Deux romans se distinguent de tous ces romans. Le premier, c'est Angola, qui fait deux si ravissants petits volumes, dans l'édition de 1751, ornée des vignettes d'Eisen. Indépendamment de son style alerte et comme pirouettant sur un talon rouge, de sa jolie petite observation ironique à la façon d'un sourire de grande dame, indépendamment de ses croquetons sémillants, ce livre est un document curieux pour l'histoire de la langue; le soulignement de son italique nous conserve tous les néologismes, toutes les phrases que les puristes de 1750 ne voulaient pas accepter, et qui font aujourd'hui partie de la langue courante, parlée par tous. Les puristes de notre temps croiront-ils qu'on regardait alors, comme une audace de dire: chercher chicane, raconter d'un ton lamentable, l'air consterné, chanter à faire peur, caresser son jabot, être exactement informé, une attitude singulière, des devoirs pénibles, railler sans miséricorde, les fondements d'un édifice, les contes dont on berce les petits enfants, tourner la cervelle, crever des chevaux de poste, toucher cette corde, langage entortillé, cavalièrement, rompre la glace, rien de si absurde, lutiner, mauvaise plaisanterie, passion malheureuse, prendre comme à tâche, ces sortes de conjectures, affaire arrangée, faire la bégueule, manège habile, quel enfantillage, suer à grosses gouttes, etc.
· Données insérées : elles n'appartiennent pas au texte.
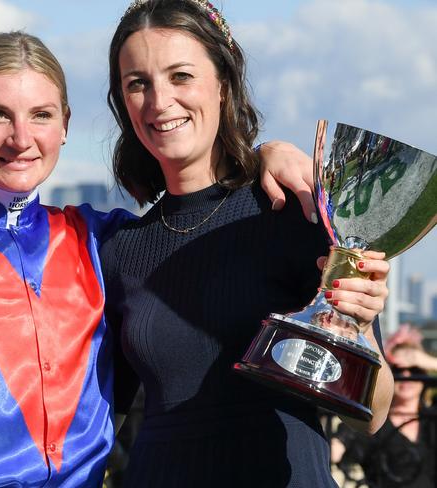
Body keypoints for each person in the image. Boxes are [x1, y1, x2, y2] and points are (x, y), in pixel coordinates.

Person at [0, 30, 325, 487]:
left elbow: (194, 221)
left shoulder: (99, 240)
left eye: (40, 115)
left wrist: (263, 156)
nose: (21, 139)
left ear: (64, 124)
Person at [101, 1, 394, 486]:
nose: (159, 101)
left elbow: (372, 414)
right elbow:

Le second roman a pour titre: «Thémidore; à la Haye, aux dépens de la Compagnie, 1745», attribué à Godard d'Aucour, le fermier général: une peinture vraie du caractère général de la fille d'alors, peinture bien plus vraie que celle de l'abbé Prévost dans «Manon Lescaut» qui a dû sa fortune sans exemple à un côté de sentimentalité moderne, n'existant pas le moins du monde chez les impures du dix-huitième siècle.
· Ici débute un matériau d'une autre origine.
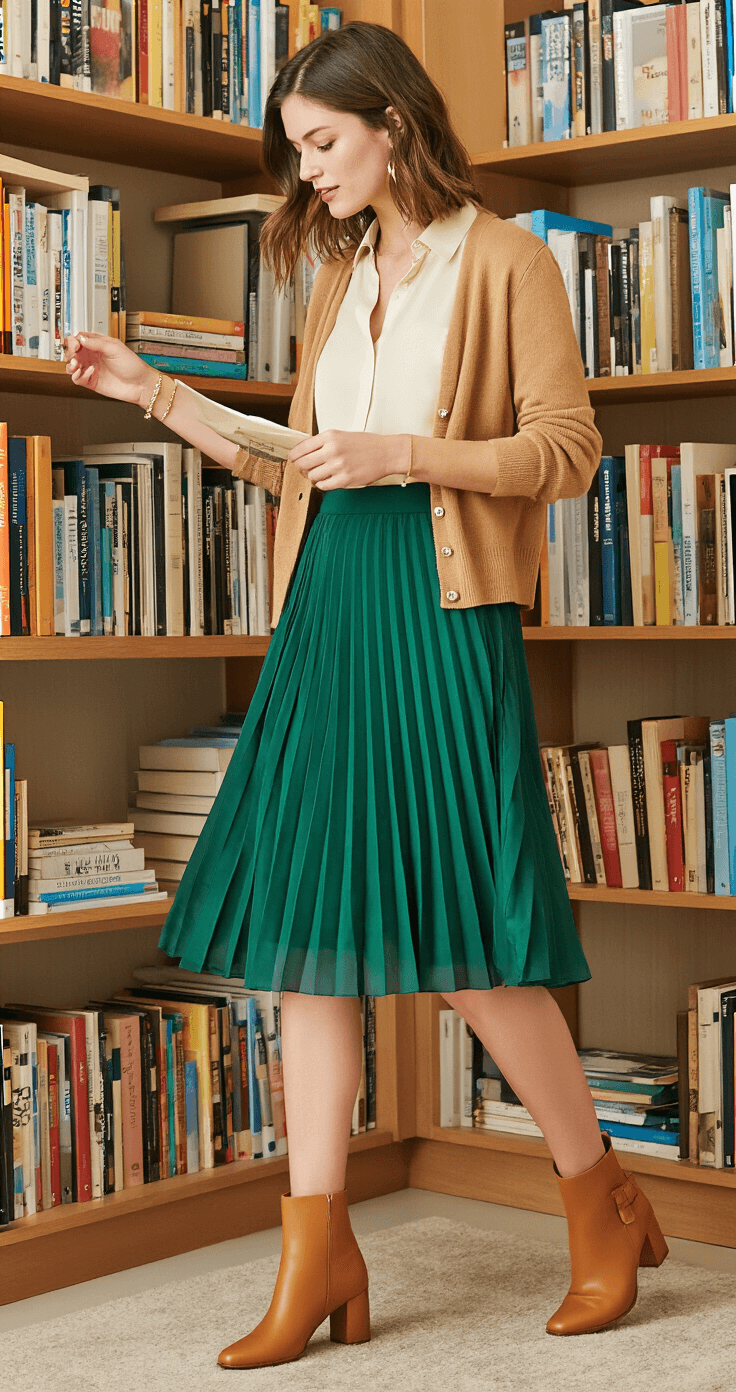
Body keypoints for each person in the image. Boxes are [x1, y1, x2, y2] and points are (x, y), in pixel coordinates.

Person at [64, 18, 669, 1369]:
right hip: (329, 605)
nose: (312, 172)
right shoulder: (334, 272)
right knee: (307, 940)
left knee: (470, 938)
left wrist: (408, 451)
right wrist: (155, 393)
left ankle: (599, 1204)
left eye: (324, 144)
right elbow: (299, 462)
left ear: (393, 125)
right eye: (298, 150)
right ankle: (318, 1242)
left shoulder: (506, 259)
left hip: (441, 607)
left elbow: (567, 452)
Puis ce sont presque tous les romans de Rétif de la Bretonne, au milieu desquels se trouve un exemplaire broché de la Paysanne pervertie avec les figures, avant les noms des dessinateurs et graveurs; et un exemplaire du Nouvel Abailard, sur papier de Hollande, qui serait, d'après M. Paul Lacroix, le seul exemplaire connu d'un roman complet sur ce papier, du romancier.
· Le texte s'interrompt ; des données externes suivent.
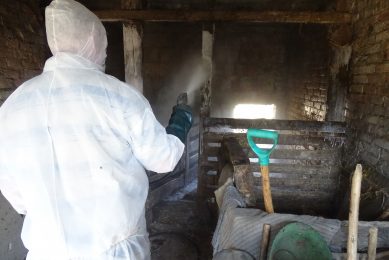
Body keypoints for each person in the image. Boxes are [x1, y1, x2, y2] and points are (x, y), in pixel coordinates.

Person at [0, 0, 192, 259]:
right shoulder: (117, 95)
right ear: (92, 40)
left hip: (46, 252)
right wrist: (180, 124)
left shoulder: (12, 107)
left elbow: (17, 197)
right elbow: (164, 158)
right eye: (104, 45)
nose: (104, 53)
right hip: (114, 252)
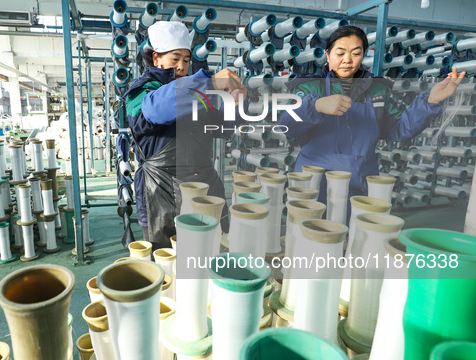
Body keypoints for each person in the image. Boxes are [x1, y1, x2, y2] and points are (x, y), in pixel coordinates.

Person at [278, 25, 465, 208]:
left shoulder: (377, 90)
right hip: (313, 184)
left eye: (356, 53)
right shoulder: (310, 87)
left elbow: (398, 130)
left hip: (357, 184)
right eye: (340, 53)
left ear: (363, 55)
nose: (347, 60)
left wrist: (430, 101)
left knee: (355, 233)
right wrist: (315, 105)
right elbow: (287, 126)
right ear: (328, 55)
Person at [123, 21, 246, 250]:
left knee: (209, 253)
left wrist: (237, 105)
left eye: (186, 60)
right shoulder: (142, 91)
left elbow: (223, 127)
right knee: (167, 260)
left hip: (203, 187)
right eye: (175, 58)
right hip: (160, 194)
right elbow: (156, 109)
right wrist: (207, 82)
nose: (181, 66)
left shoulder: (195, 93)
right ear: (156, 58)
Et encore le rarissime roman de Sénac de Meilhan, qui a pour titre: l'Émigré publié par M. de Meilhan, ci-devant intendant du pays d'Aunis de Provence, Avignon et du Hainaut, et intendant général de la guerre et des armées du Roi de France. A Brunswick: Chez P. Fauche et compagnie, 1797, roman in-12 en quatre volumes, ornés d'estampes dessinées par Du Pré, et gravées par Benet, Salomon, Wagner, Dornsted.

Terminons cette bibliographie romancière à vol d'oiseau par la liste des célèbres romans du dix-huitième siècle, avec l'illustration qu'en ont faite les dessinateurs et graveurs contemporains: l'édition de 1756, de «Manon Lescaut» avec les vignettes d'Eisen; l'édition de 1764, de la «Nouvelle Héloïse», avec les vignettes de Gravelot; l'édition de 1772 du «Diable amoureux» de Cazotte, avec les figures où l'habile Moreau a si bien contrefait le dessin enfantin de l'homme de génie, trouvé dans une auberge par l'auteur; l'édition grand in-octavo de 1776, des Confessions du comte de *** par Duclos, avec les figures de Desrais; l'édition de 1796 des «Liaisons dangereuses»; le terrible roman de Laclos, avec les estampes de Monnet, de Fragonard fils, de mademoiselle Gérard; l'édition de l'an VI des «Amours de Faublas» avec les vignettes de Marillier, de Monnet, de Monsiau, de Dutertre, de Demarne, de mademoiselle Gérard; l'édition de l'an XIII de «la Religieuse» avec les cinq figures de Le Barbier.

Quant aux nouvelles et aux contes, je ne citerai que les «Contes moraux» de Marmontel, dont l'édition de 1765, est peut-être, à l'heure présente, le moins cher des livres illustrés, quoique ce soit celui qui contienne les plus charmants et les plus amusants Gravelot, pris sur la vie contemporaine.